The rally made plain that while shock troops still blockade clinics, politically savvy Christian conservatives have adopted (at least rhetorically) an “outreach” approach to women seeking abortions. Deanne Smith of Austin Right to Life proclaimed that “every abortion breaks a mother’s heart. Every woman who has an abortion is a victim, as is her child.” A representative of an Austin clinic offered “compassionate alternatives to abortion.”

Then came Dick Weinhold, head of the Texas Christian Coalition. With his stocky figure, glasses, and nasal intonations, Weinhold is a bit reminiscent of Muppet scientist Dr. Bunsen Burner, but his speaking style is that of an evangelical wannabe. He pounded the podium, exhorting the crowd to “write and fax and call and e-mail” state representatives in support of parental consent laws, and lamented that Texas bears the shame of being the home state of Roe attorney Sarah Weddington and her client Norma McCorvey.

Not in attendance was the Heroine of the Day: state Senator Florence Shapiro, Lege leader of the parental notification charge. Since new Lite Guv Rick Perry appointed her chair of the State Affairs committee that handles such legislation, her already-filed notification and waiting-period bills are much more likely to make it to the Senate floor. Should they pass, Weinhold noted, Governor Bush has promised to sign them.

WEST ON WEST TEXAS: WE STINK!

West Texas citizens who believe their elected officials might take an interest in maintaining clean Texas air were brutally set straight last month by Odessa state Representative Buddy West. In early January, more than 3,000 people had filed health-complaint affidavits with the T.N.R.C.C. in response to two weeks of black chemical smoke, visible for miles, descending upon Odessa from a Huntsman Corporation chemical factory. The corporation, based in Salt Lake City, told the Odessa American the smoke was produced as a result of its attempts to start up its expanded olefins plant. Residents – many from minority neighborhoods near the plant, but also from as far as twenty miles away – told the agency they were suffering from a range of health problems, from asthmatic attacks to bronchitis.

West told the paper he wasn’t bothered by the smoke, dismissing the complaints from thousands of his constituents as motivated by greed and probably false. Having himself retired from longtime employment with Amoco, the state rep said that bad odors are “just part of West Texas, just part of our environment.” Between feed lots, hog farms, and the petrochemical industry, West Texans are used to bad smells, West told a reporter. “It’s just part of the deal.” West joined Odessa Mayor Mike Atkins (who said he hadn’t noticed the smoke) in warning residents that complaints about air pollution would hurt Huntsman’s feelings, and just might force the company to move.

WAVE YOUR STETSON…

There’s yet another reason for Texans to crow about the roaring economy of the Lone Star State. According to a new study by the Urban Institute, our poor people are not just middlin’ poor, they’re poorer than poor people elsewhere. As summarized by the Austin-based public interest group, the Center for Public Policy Priorities, the report’s “Snapshot of Texas” shows that Texas low-income families are in worse straits than the national average, and behind most of the thirteen high-population states surveyed, including previously notorious Deep South redoubts. Take that, Mississippi!

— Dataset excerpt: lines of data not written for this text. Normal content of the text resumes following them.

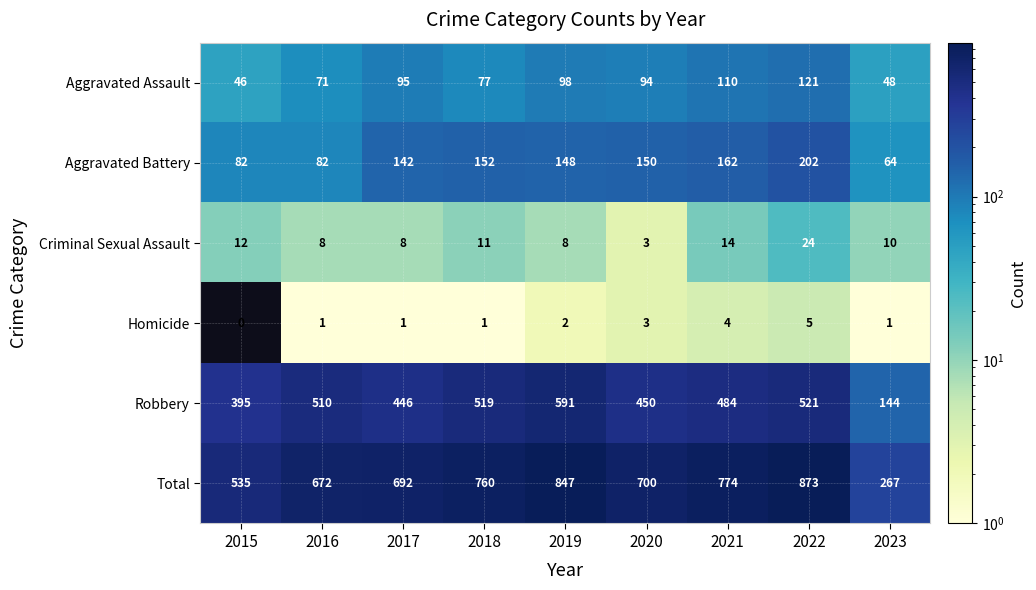

Is it true that Total equals 700 at 2020?

True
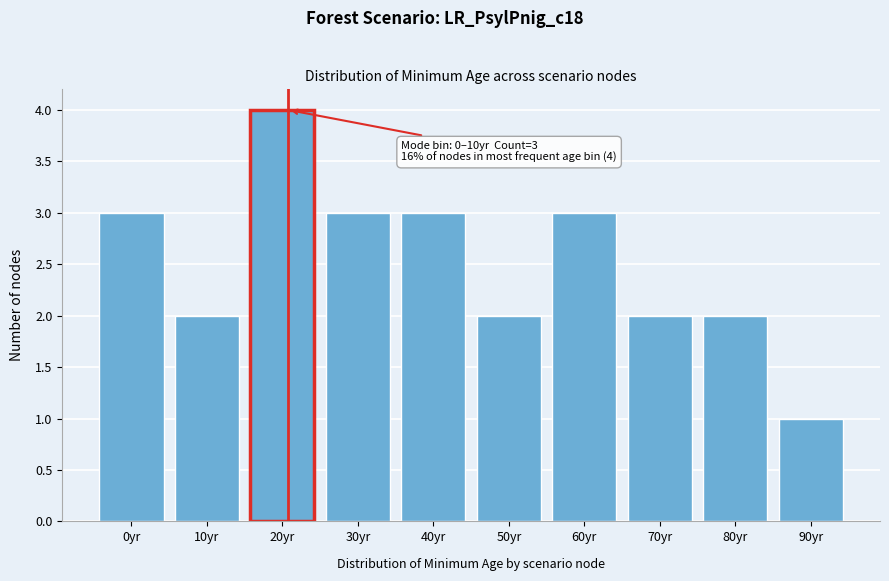

Reading left to right, what are all the values shown in this chart?

3	2	4	3	3	2	3	2	2	1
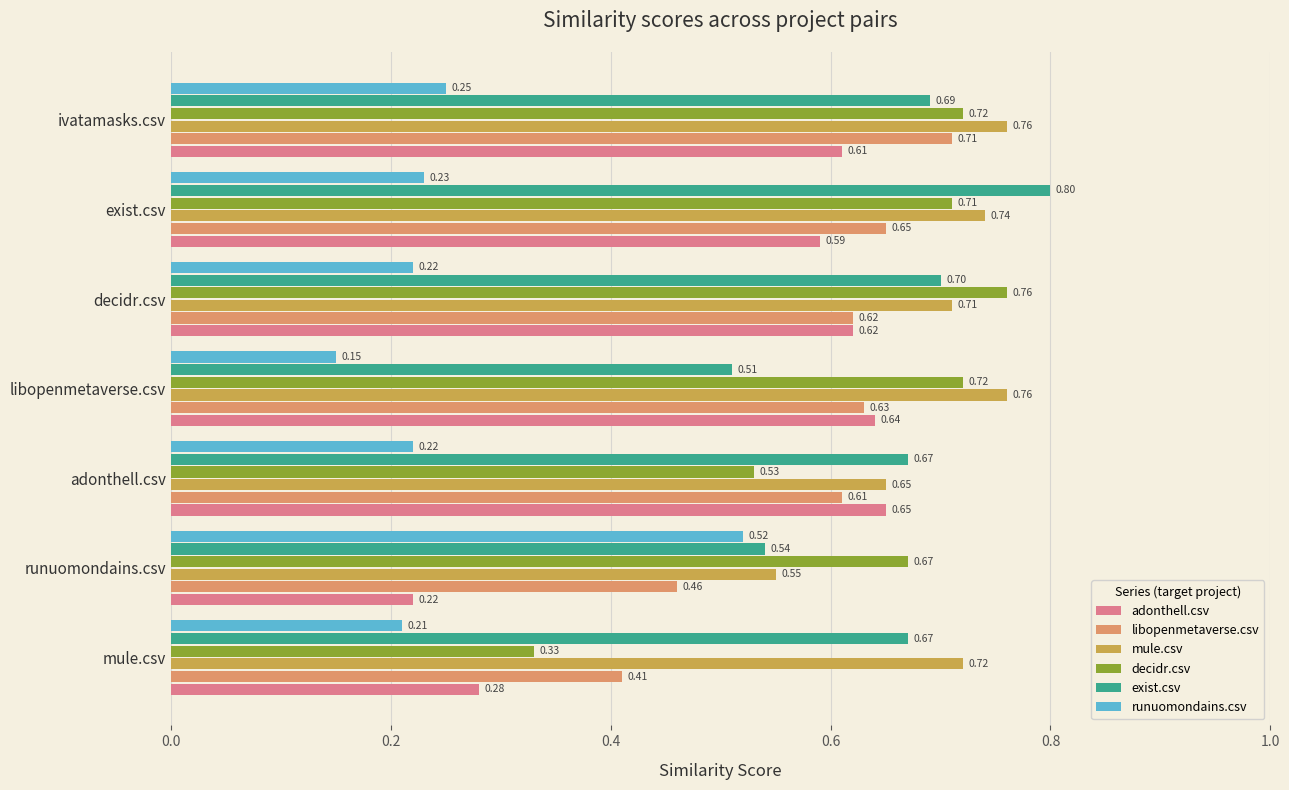

What is the sum of the libopenmetaverse.csv values at ivatamasks.csv and adonthell.csv?

1.3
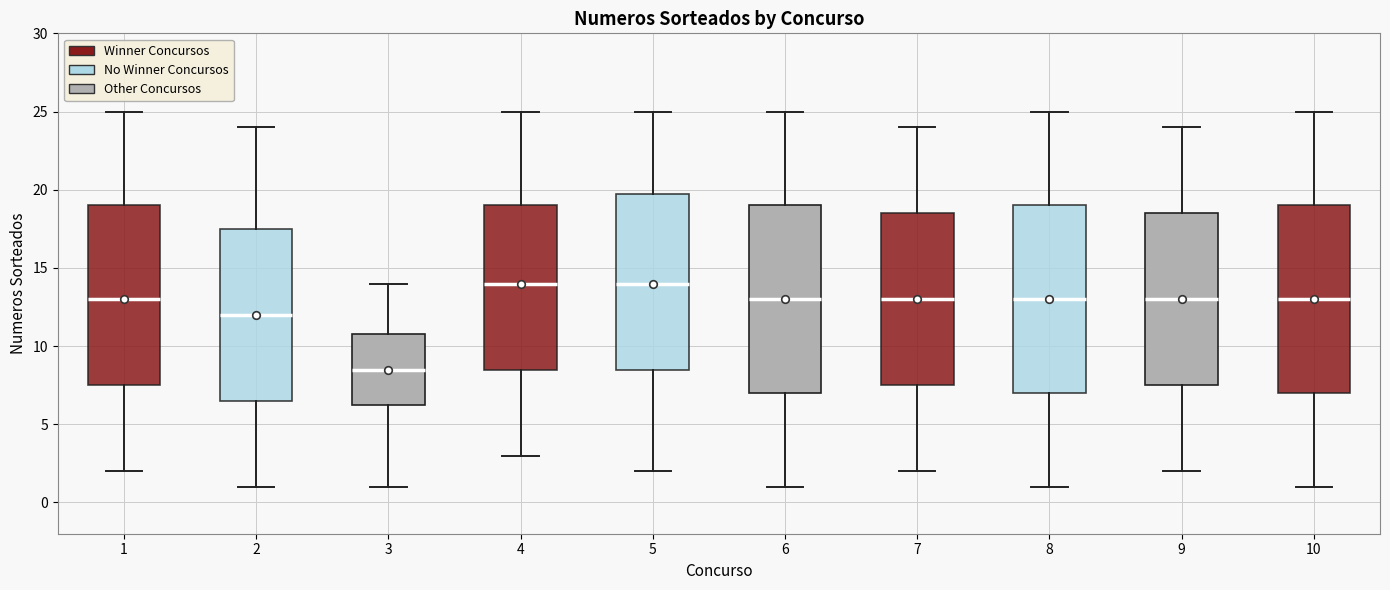

Where does the upper whisker of the box at x = 6 end on the y-axis? The values are not printed on the chart, so give them approximately, as read against the axis.

25.0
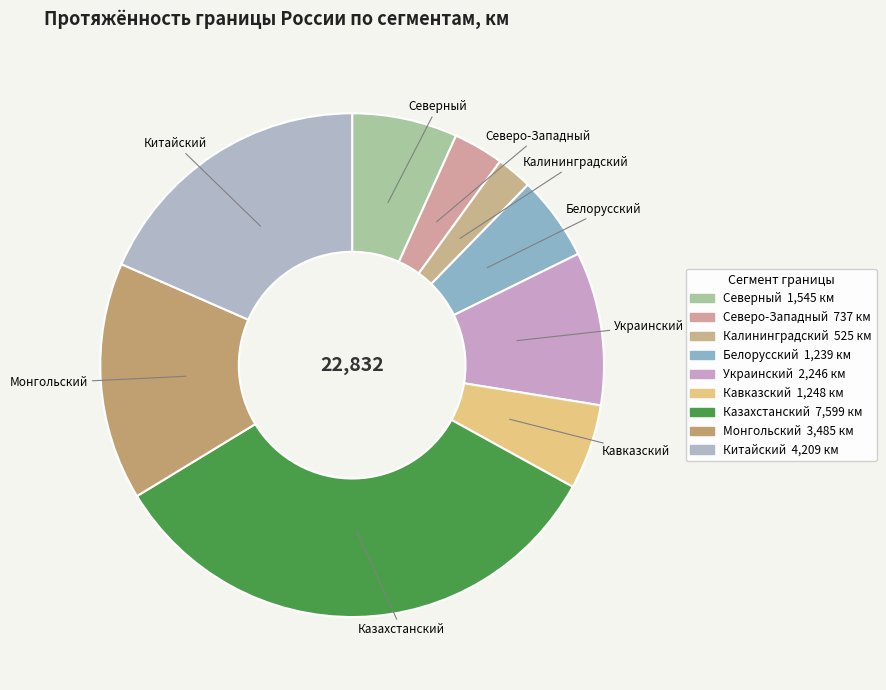

How many slices are in this pie chart?

9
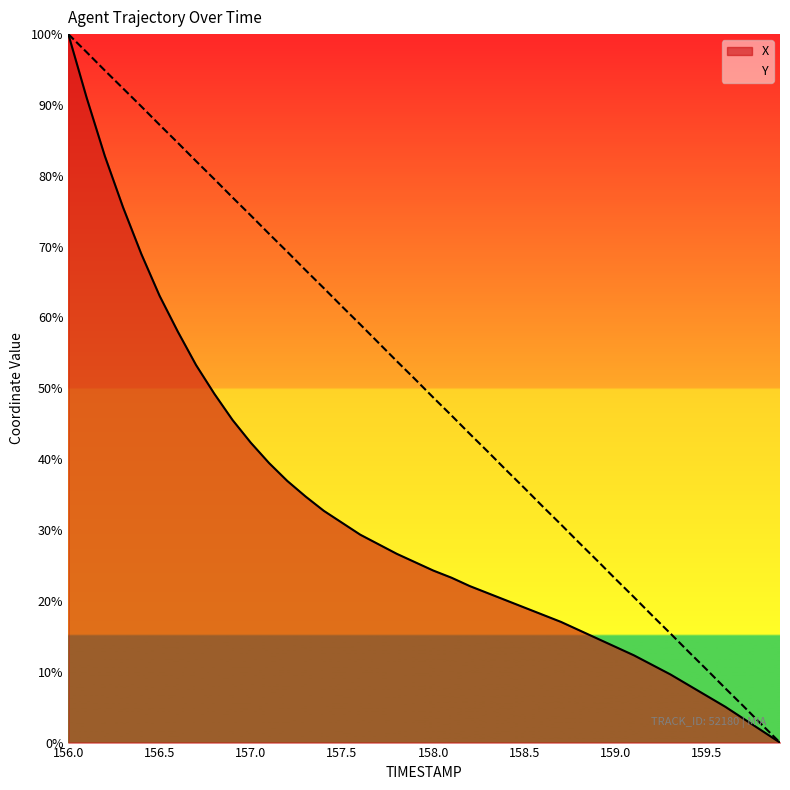

True or false: X and Y cross at least once.

False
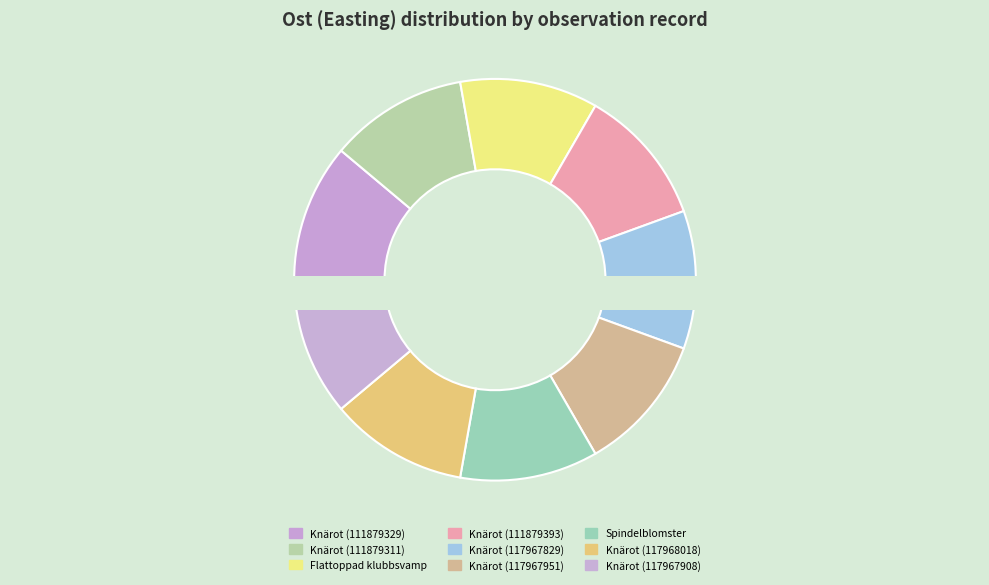

The Flattoppad klubbsvamp slice represents 11% of the pie. True or false?

True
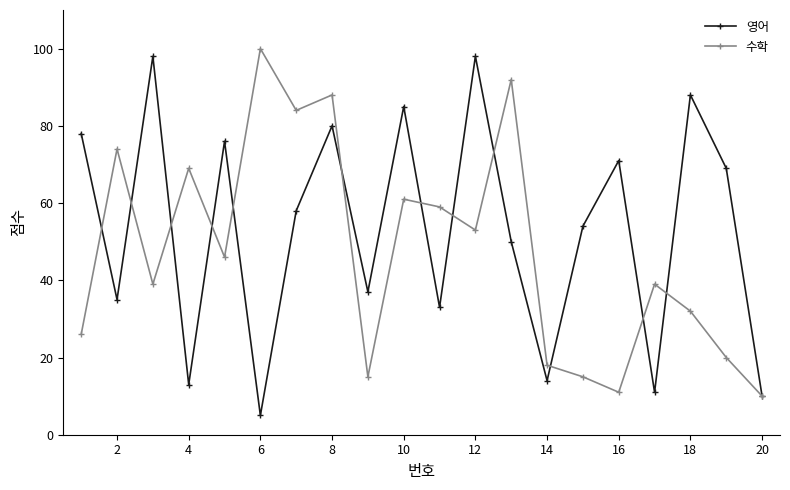

What is the greatest value displayed?

100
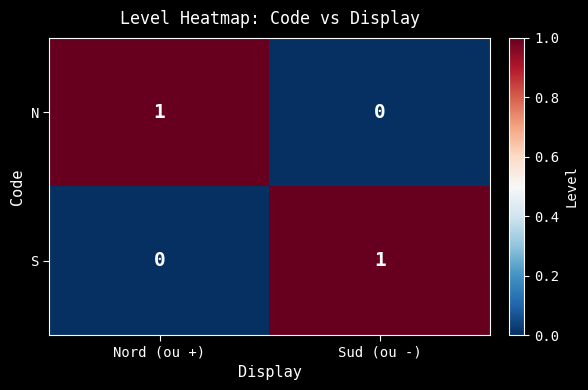

The value of S at Nord (ou +) is 0. True or false?

True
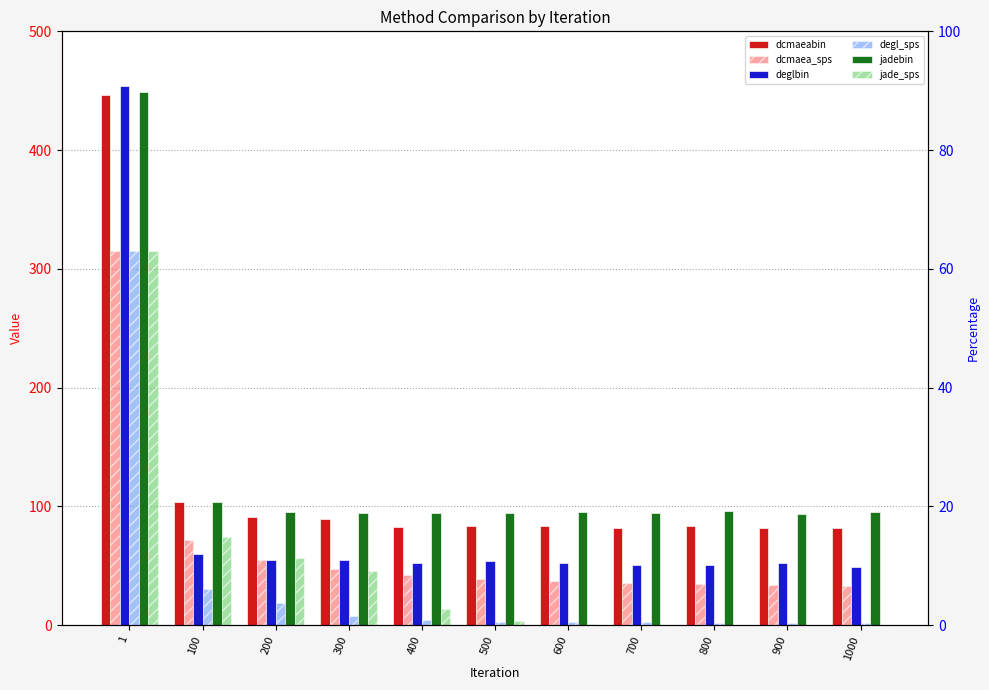

Are the bars grouped side by side (vs. stacked)?

Yes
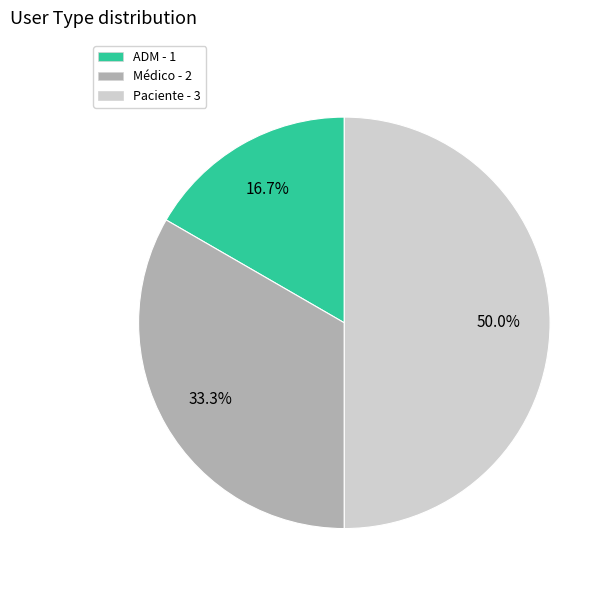

To the nearest percent, what is the difference between the largest and smallest slice percentages?

33%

The study documents that Texas has a higher than average percentage of low-income families, and that over 37 percent of Texas families with children worry about or have difficulty affording food – significantly higher than the national rate of 32 percent. And while the Lege hesitates on full implementation of the federal Children’s Health Insurance Program – “Block those Entitlements!” says the compassionate, fully-insured Guv – 20 percent of all Texas children have no health insurance (that reflects 32 percent of children in low-income families, and a parlous condition shared by 50 percent of low-income adults).

Slogan for the Guv, for the national campaign: “If You Don’t Got It, Flaunt It!”